# [Directions]
1/ Please translate this sentence from the Father Brown review into Spanish: "Each episode felt like a filmed play."
2/ Which Chesterton story does the Father Brown review give as the example from Tuesday night's viewing?

─── Document passage ───

The TV series, first of all, has low production values. Higher, surprisingly, than Rumpole of the Bailey, but low nonetheless. Each episode felt like a filmed play. That said, the acting, aside from Father Brown himself and a few side characters, is over the top and not very good. But I'm not sure how much of that is the acting and how much is the writing.
The show does a decent job of adapting the stories for the screen, if by "decent" I mean that it tries to lift from one medium and place almost unfiltered in another medium. For Father Brown, at least, I don't think this works.
The Father Brown stories, at least in my reading, are not very realistic, and I'm not sure Chesterton intended them to be. I should define what I mean when I say the stories are not very realistic. I mean that the characters are more caricatures than anything. Many of them are one dimensional and stand in as "types" of attitudes and worldviews that Chesterton wanted to comment on. This works on paper, but transferring these caricatures to another medium is a bit more difficult.
The ready example from Tuesday night's viewing is the Chesterton story "The Three Tools of Death." In this story there is a character who is always cheerful but not always happy, and Father Brown comments that this is a dangerous mixture. The character is always railing against strong drink (something near and dear to GKC--an early tip-off that everything is not as it seems) and religion (red flag! red flag!), though he is a very charitable man. This character is purposely over the top in the story; Chesterton isn't making a comment on this particular philanthropist, but is commenting on the greater danger of hypocrisy in general. He has purposely drawn an overblown caricature because...I'll get to this in a moment.

─── Extracted material ───

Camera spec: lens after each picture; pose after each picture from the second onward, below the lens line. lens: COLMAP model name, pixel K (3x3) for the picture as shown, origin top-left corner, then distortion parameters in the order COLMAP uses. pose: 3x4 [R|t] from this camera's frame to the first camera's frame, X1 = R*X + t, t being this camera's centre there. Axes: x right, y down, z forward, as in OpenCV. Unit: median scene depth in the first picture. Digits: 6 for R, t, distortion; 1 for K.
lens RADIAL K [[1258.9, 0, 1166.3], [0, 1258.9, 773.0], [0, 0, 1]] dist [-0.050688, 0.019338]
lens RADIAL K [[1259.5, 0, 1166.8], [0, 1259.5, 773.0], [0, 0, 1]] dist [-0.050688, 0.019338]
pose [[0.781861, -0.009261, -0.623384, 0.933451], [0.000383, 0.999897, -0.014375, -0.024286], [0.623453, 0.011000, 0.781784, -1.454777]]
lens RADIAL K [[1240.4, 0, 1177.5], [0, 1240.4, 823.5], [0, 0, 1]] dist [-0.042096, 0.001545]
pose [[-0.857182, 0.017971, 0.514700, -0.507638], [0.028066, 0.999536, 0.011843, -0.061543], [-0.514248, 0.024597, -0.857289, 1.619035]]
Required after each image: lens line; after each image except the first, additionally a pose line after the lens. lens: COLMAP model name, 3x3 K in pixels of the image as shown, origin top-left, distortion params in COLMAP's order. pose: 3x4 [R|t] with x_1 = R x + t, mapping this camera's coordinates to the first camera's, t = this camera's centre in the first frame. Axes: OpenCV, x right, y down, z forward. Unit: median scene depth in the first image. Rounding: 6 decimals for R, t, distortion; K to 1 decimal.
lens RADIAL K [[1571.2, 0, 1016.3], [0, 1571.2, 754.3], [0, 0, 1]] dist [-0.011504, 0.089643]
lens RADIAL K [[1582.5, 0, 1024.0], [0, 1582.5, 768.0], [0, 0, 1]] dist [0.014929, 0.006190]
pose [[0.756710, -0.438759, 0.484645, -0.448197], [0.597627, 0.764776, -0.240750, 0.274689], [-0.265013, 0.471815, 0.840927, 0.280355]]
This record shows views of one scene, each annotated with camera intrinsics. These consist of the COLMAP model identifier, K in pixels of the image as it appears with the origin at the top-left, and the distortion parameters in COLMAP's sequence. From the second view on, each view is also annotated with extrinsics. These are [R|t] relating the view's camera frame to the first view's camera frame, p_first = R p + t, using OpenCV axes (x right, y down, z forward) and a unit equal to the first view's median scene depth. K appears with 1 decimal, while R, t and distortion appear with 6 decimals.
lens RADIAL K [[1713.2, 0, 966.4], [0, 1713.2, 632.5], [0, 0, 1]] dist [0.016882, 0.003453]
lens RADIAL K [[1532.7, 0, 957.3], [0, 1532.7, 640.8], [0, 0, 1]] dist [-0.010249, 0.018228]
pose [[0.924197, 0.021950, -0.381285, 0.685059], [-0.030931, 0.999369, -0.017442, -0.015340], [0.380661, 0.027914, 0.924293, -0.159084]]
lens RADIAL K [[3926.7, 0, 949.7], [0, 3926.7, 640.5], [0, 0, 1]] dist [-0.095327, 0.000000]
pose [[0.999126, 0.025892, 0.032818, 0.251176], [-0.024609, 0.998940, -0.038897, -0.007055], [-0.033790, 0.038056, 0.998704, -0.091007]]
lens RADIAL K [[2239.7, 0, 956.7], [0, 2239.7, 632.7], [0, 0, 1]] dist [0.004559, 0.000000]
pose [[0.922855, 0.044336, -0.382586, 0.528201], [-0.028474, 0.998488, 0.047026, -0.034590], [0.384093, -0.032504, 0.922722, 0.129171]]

───

# [Results in order]
1/ Cada episodio parecía una obra de teatro filmada.

2/ "The Three Tools of Death."